Common Issues and Solutions

  1. Sensor Not Detected

    • Cause: Incorrect I²C address or wiring.
    • Solution: Verify the ADDR pin connection and ensure SDA/SCL are correctly connected.

  2. Inaccurate Light Measurements

    • Cause: Incorrect gain or integration time settings.
    • Solution: Adjust the gain and integration time to match the lighting conditions.

  3. No Output on Serial Monitor

    • Cause: Serial communication not initialized or incorrect baud rate.
    • Solution: Ensure Serial.begin(9600) matches the Serial Monitor's baud rate.

  4. High Power Consumption

    • Cause: Sensor not in low-power mode.
    • Solution: Use the sensor's low-power mode when continuous measurements are not required.

FAQs

Q: Can the TSL25911 measure UV light?
A: No, the TSL25911 is designed to measure visible and infrared light, with a spectral response range of 400 nm to 800 nm.

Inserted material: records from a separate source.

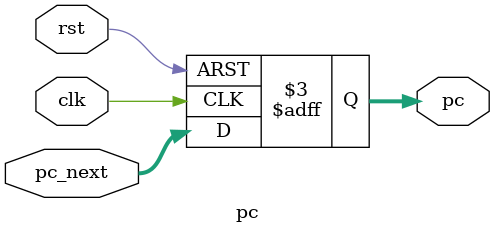
<source format=v>
module pc (
    input [31:0] pc_next,
    input clk,rst,
    output reg [31:0] pc
);
    // reg [31:0] pc;
    // assign pc_next = 32'b0;
always @(posedge clk or negedge rst) begin
    if (!rst) pc <= 32'b0;
    else 
    pc <= pc_next;    
end
endmodule  
</source>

Q: What is the maximum I²C clock speed supported?
A: The TSL25911 supports I²C communication at speeds up to 400 kHz.

Q: Can I use the TSL25911 with a 5V microcontroller?
A: Yes, but you must use a level shifter to safely interface the 3.3V sensor with the 5V logic of the microcontroller.

Q: How do I calculate lux from the sensor readings?
A: Use the Adafruit TSL2591 library, which provides built-in functions to calculate lux based on the sensor's raw data.

By following this documentation, you can effectively integrate the TSL25911 into your projects and achieve precise ambient light sensing.